▶ [TEXT EXCERPT]:
——
A custom sampler for selecting movie frames for training, validation, or testing.

Parameters:

Name	Type	Description	Default
`start_indices`	`list[int]`	List of starting indices for the movie sections to select.	required
`split`	`Literal['train', 'validation', 'val', 'test']`	The type of data split.	required
`chunk_size`	`int`	The size of each contiguous chunk of frames to select.	required
`movie_length`	`int`	The total length of the movie.	required
`scene_length`	`Optional[int]`	The length of each scene, if the movie is divided in any scenes. Defaults to None.	required
`allow_over_boundaries`	`bool`	Whether to allow selected chunks to go over scene boundaries. Defaults to False.	`False`

Attributes:

Name	Type	Description
`indices`	`list[int]`	The starting indices for the movie sections to sample.
`split`	`str`	The type of data split.
`chunk_size`	`int`	The size of each chunk of frames.
`movie_length`	`int`	The total length of the movie.
`scene_length`	`int`	The length of each scene, if the movie is made up of scenes.
`allow_over_boundaries`	`bool`	Whether to allow chunks to go over scene boundaries.

Methods:

Name	Description
`__iter__`	Returns an iterator over the sampled indices.
`__len__`	Returns the number of starting indices (which will corresponds to the number of sampled clips).

Source code in openretina/data_io/base_dataloader.py

class MovieSampler(Sampler):
    """
    A custom sampler for selecting movie frames for training, validation, or testing.
——
▶ [ACTIVITY LIST]:
1/ Name every parameter listed in the movie sampler documentation.
2/ Extend the movie sampler documentation, picking up right after its last line.

[Stored data entries]
——
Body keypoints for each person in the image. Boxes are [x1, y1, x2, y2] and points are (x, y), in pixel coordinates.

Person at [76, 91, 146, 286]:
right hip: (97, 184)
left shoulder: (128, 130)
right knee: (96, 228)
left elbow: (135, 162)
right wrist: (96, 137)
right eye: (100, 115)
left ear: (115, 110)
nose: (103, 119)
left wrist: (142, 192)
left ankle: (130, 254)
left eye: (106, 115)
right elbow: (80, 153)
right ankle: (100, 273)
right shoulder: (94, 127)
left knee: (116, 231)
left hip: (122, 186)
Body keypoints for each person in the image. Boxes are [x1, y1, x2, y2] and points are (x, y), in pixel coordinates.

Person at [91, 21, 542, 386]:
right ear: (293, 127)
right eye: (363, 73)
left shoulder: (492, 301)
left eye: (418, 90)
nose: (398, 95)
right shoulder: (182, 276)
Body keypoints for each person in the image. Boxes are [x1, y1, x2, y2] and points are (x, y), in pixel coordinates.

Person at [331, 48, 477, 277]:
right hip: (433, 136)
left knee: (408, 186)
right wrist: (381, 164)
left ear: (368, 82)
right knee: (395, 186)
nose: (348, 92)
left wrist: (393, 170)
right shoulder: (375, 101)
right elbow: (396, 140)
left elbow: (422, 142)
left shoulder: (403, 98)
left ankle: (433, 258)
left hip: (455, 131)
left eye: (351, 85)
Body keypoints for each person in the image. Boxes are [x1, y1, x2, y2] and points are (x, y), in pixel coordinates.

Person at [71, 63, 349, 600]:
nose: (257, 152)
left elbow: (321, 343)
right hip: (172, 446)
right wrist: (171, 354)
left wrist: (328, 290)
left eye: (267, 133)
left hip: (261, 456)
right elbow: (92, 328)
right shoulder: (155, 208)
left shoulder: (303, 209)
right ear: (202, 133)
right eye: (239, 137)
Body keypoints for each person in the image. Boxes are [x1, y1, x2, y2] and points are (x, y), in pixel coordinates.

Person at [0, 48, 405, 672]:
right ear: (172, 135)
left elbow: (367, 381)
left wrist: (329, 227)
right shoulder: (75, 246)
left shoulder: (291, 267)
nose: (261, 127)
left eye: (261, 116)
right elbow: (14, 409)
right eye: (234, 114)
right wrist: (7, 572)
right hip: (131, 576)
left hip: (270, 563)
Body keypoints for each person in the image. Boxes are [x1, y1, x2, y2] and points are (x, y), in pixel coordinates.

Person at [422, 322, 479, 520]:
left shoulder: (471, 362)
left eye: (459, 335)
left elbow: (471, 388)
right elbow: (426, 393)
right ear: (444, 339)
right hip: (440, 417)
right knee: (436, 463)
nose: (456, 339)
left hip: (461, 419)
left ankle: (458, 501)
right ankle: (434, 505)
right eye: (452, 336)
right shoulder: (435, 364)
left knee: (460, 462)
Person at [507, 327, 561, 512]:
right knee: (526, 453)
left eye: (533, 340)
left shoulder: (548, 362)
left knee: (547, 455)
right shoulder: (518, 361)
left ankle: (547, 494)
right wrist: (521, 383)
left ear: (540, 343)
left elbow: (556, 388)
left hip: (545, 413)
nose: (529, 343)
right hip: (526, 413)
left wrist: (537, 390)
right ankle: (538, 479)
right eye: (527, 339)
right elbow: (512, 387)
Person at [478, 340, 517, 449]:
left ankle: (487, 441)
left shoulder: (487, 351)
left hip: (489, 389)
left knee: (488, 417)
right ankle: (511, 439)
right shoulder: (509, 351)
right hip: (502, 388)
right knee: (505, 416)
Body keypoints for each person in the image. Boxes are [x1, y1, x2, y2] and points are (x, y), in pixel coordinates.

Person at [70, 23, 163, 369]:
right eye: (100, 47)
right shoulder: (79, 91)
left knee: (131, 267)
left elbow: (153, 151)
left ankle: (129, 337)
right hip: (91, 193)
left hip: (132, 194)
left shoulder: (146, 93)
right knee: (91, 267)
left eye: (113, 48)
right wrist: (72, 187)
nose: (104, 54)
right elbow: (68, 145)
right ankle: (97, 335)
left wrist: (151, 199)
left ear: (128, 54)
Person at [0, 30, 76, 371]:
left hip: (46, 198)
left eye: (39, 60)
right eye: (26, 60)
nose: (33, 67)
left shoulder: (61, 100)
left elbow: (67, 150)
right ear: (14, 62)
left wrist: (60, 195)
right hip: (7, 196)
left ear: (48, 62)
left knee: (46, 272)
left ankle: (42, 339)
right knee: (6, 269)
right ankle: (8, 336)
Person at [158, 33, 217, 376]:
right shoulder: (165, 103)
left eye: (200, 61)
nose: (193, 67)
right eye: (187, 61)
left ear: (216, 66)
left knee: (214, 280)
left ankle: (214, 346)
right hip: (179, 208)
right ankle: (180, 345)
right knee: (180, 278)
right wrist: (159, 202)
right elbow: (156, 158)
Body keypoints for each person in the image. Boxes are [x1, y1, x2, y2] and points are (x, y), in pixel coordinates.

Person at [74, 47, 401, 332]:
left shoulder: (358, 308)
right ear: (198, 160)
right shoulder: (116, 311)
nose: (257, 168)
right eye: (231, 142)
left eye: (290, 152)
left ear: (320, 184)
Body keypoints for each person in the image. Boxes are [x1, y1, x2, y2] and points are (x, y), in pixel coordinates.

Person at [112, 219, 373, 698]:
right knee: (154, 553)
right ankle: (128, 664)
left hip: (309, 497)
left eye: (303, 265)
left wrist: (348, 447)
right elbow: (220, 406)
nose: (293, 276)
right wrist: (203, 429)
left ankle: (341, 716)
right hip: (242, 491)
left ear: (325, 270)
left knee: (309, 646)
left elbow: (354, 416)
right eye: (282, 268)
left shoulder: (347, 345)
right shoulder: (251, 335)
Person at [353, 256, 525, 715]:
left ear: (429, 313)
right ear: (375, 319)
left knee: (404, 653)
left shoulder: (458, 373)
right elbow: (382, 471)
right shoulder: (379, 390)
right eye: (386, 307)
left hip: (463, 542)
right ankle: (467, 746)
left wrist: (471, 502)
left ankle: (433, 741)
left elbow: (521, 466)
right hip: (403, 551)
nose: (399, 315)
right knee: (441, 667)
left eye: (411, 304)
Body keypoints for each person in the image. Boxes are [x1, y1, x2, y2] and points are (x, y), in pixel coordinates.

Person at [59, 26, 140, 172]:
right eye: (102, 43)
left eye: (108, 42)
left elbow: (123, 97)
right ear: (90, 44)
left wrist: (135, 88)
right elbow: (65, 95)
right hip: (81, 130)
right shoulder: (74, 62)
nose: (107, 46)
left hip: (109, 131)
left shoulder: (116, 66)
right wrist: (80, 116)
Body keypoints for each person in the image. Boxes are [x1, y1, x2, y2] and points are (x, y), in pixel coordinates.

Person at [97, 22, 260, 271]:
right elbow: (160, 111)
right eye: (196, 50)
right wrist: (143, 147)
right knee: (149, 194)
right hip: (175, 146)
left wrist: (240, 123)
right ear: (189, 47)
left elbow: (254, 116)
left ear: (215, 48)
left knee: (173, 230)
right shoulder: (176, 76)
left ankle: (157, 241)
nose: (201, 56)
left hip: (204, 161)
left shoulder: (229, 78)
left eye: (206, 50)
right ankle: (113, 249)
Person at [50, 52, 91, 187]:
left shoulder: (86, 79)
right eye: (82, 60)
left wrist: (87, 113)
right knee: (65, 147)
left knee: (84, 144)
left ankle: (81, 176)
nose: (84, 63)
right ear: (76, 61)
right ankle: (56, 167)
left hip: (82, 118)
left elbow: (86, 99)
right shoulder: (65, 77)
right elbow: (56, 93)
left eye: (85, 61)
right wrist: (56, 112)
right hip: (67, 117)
——
▶ [OUTPUTS FOR THE TASKS]:
1/ start_indices, split, chunk_size, movie_length, scene_length, allow_over_boundaries

2/
    Args:
        start_indices (list[int]): List of starting indices for the movie sections to select.
        split (Literal["train", "validation", "val", "test"]): The type of data split.
        chunk_size (int): The size of each contiguous chunk of frames to select.
        movie_length (int): The total length of the movie.
        scene_length (Optional[int], optional): The length of each scene, if the movie is divided in any scenes.
                                                Defaults to None.
        allow_over_boundaries (bool, optional): Whether to allow selected chunks to go over scene boundaries.
                                                Defaults to False.

    Attributes:
        indices (list[int]): The starting indices for the movie sections to sample.
        split (str): The type of data split.
        chunk_size (int): The size of each chunk of frames.
        movie_length (int): The total length of the movie.
        scene_length (int): The length of each scene, if the movie is made up of scenes.
        allow_over_boundaries (bool): Whether to allow chunks to go over scene boundaries.

    Methods:
        __iter__(): Returns an iterator over the sampled indices.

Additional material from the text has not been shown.